Text provided ▸
════════════════
In an article for Sixty and Me on why we love nature so much, I wrote about how fractal patterns in nature trigger 60% reduction in stress throughout our entire body.
Your body’s balance is kind of like a kid’s playground see-saw or teeter-totter moving up and down between two sides of the nervous system with ease. One side of the nervous system is speedy and the other is slower. This body balance between speedy and slower side happens automatically.
Stress is when your body gets stuck on the speedy or the slow side. As a result, you feel unsafe, kind of like you are stuck way up in the air about to fall off or stuck on the ground on that tetter-totter with nowhere to go. Stress is formally defined as any time your body loses its homeostasis or balance.
The good news is that spending even a few minutes outside in green places automatically puts your mind and body back into balance. This rebalancing takes place without you even knowing.
The great thing is that there is nothing for you to do. All you have to do is get in that green space.
Green space researchers began asking the same question. Once they proved the health benefits of spending time in green space as comparable to medication, they wanted to know, like you do, the dose required.
In 2019, UK research team headed by Professor Mathew White at Exeter Medical School proved that just two hours a week or more of being in nature had a positive effect on your health and well being. They said that this amount of time spent in green space is comparable to getting your recommended (150 minutes) weekly amount of exercise. This means that two hours in nature has the same benefits as two and a half hours of exercise.
════════════════
Per-instance keypoint data:
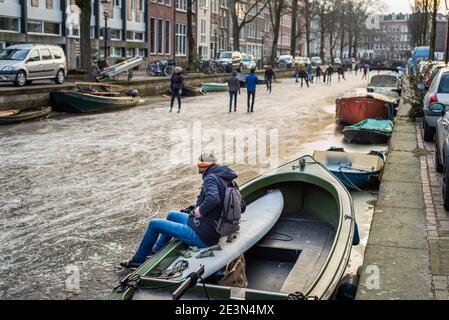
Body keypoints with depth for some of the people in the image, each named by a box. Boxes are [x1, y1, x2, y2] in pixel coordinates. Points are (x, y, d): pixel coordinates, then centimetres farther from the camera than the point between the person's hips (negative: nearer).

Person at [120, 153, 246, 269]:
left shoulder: (211, 178, -19)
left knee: (154, 224, 5)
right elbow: (242, 207, 11)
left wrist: (201, 210, -23)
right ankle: (157, 249, 43)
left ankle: (138, 259, 21)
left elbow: (213, 199, -40)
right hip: (213, 234, 10)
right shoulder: (228, 181, 7)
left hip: (199, 236, -9)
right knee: (171, 215, 30)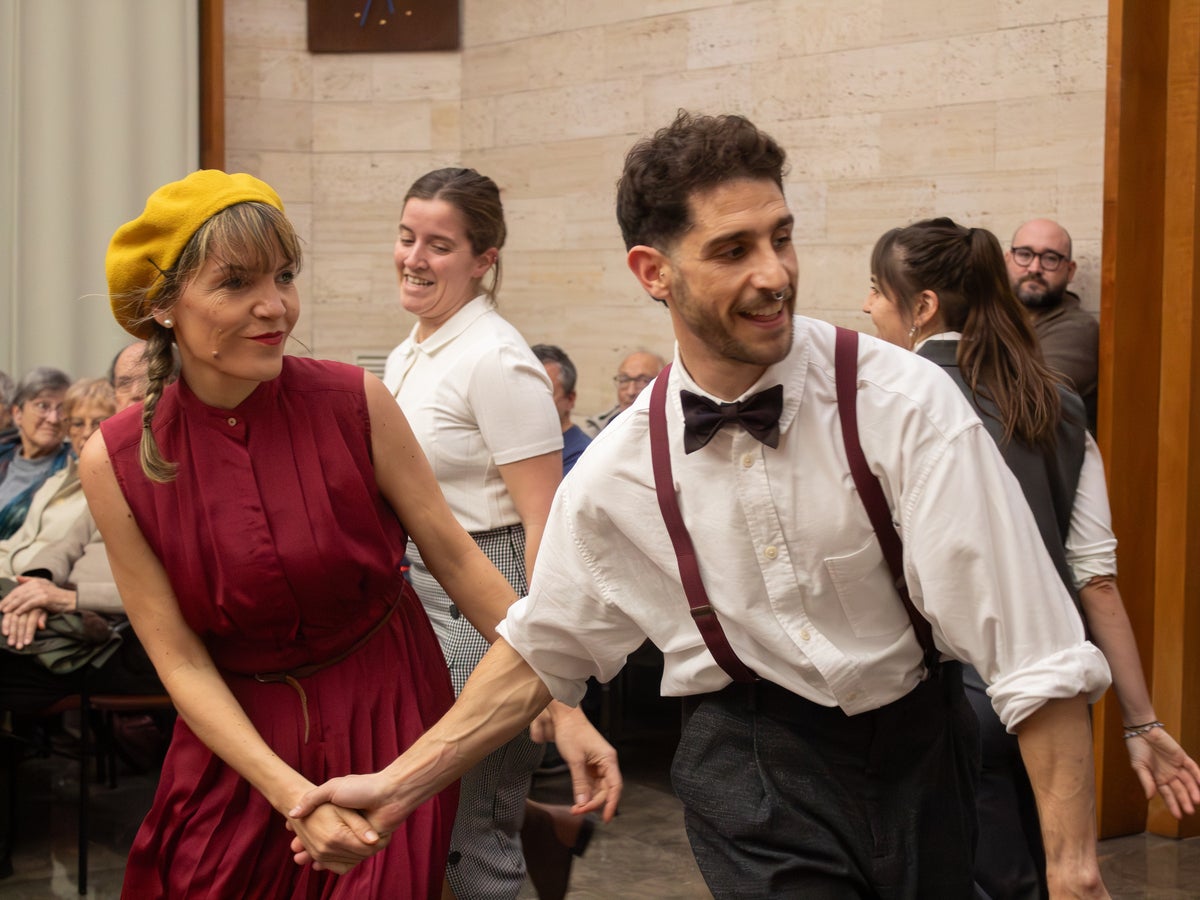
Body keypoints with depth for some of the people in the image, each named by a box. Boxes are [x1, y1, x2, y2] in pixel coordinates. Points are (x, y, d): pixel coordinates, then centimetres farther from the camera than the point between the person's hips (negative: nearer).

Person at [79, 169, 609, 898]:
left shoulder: (355, 402, -13)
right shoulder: (116, 463, -12)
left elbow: (455, 557, -6)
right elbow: (180, 660, -11)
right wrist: (292, 796, -22)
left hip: (389, 720, 0)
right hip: (237, 736, 1)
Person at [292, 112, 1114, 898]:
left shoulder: (905, 402, -17)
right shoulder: (618, 471, -6)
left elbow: (1039, 652, -19)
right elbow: (542, 646, 11)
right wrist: (399, 783, 9)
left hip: (918, 756, 0)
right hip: (751, 768, 0)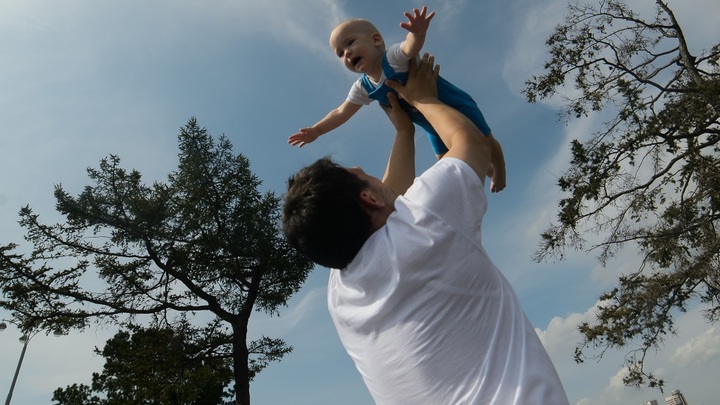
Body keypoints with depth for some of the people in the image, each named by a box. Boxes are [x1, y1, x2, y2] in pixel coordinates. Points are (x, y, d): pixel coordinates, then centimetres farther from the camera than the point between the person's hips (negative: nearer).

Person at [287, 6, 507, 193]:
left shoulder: (394, 56, -30)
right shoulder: (363, 88, -9)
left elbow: (411, 47, -53)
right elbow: (341, 113, 1)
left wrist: (418, 32, -75)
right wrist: (315, 131, -3)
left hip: (457, 107, -6)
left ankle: (499, 173, 34)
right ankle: (489, 171, 39)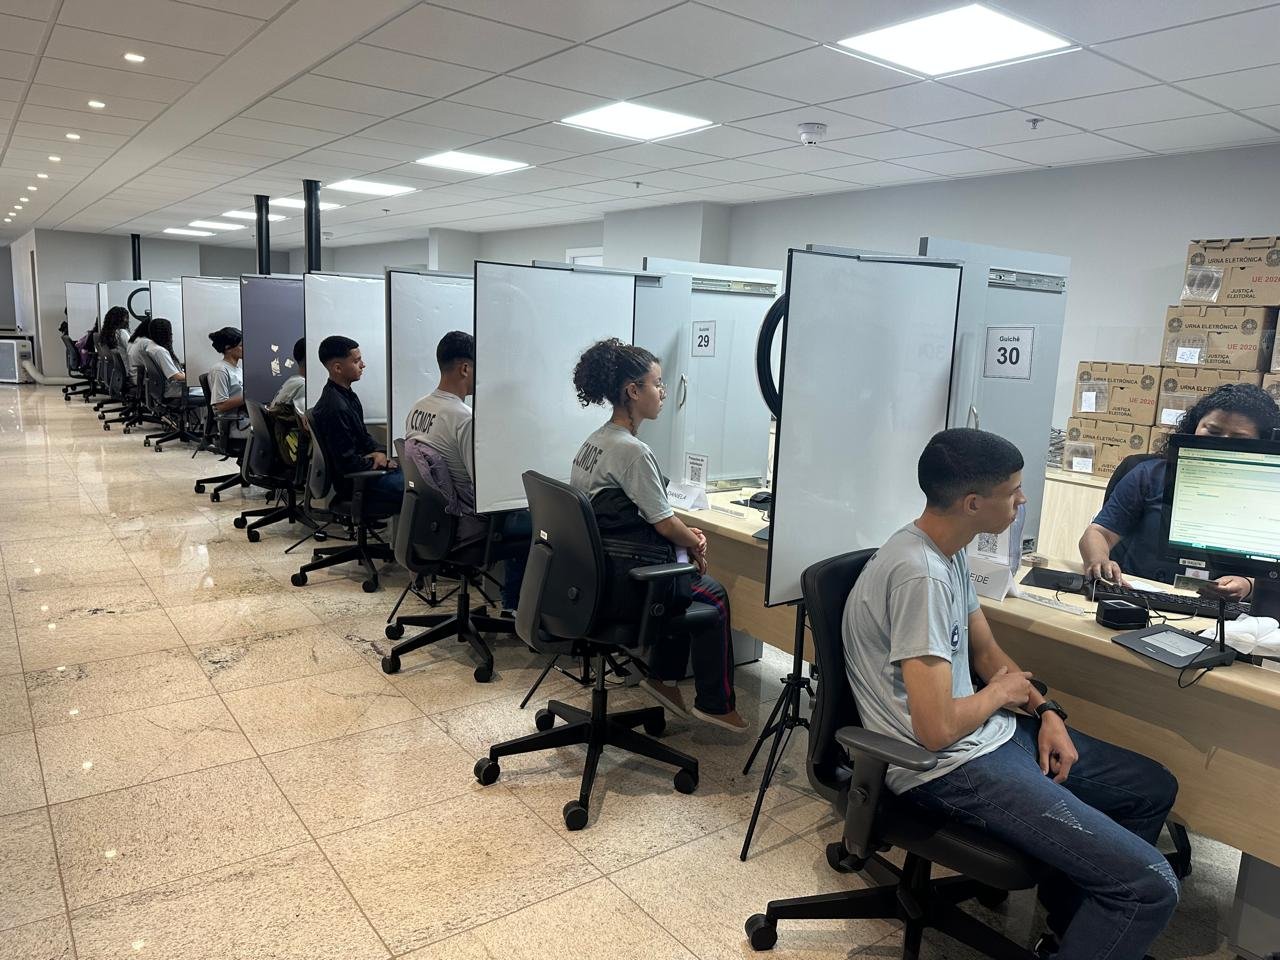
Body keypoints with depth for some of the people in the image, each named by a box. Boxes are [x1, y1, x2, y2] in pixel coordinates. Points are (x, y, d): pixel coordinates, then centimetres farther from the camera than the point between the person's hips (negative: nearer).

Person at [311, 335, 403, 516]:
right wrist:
════════════════
Activity list ▸
**a)** In the text on nature and stress, who led the 2019 UK research team?
**b)** Reproduce the part of the text on nature and stress starting with "Green space researchers" and going on through "hours of exercise.".
**c)** List each time span the text on nature and stress gives, worded as in the text, in order of first appearance, counting identical wording once.
Work only from the text on nature and stress, not the records.

Results for each task ▸
**a)** Professor Mathew White at Exeter Medical School.

**b)**
Green space researchers began asking the same question. Once they proved the health benefits of spending time in green space as comparable to medication, they wanted to know, like you do, the dose required.
In 2019, UK research team headed by Professor Mathew White at Exeter Medical School proved that just two hours a week or more of being in nature had a positive effect on your health and well being. They said that this amount of time spent in green space is comparable to getting your recommended (150 minutes) weekly amount of exercise. This means that two hours in nature has the same benefits as two and a half hours of exercise.

**c)**
a few minutes
two hours a week
150 minutes
two hours
two and a half hours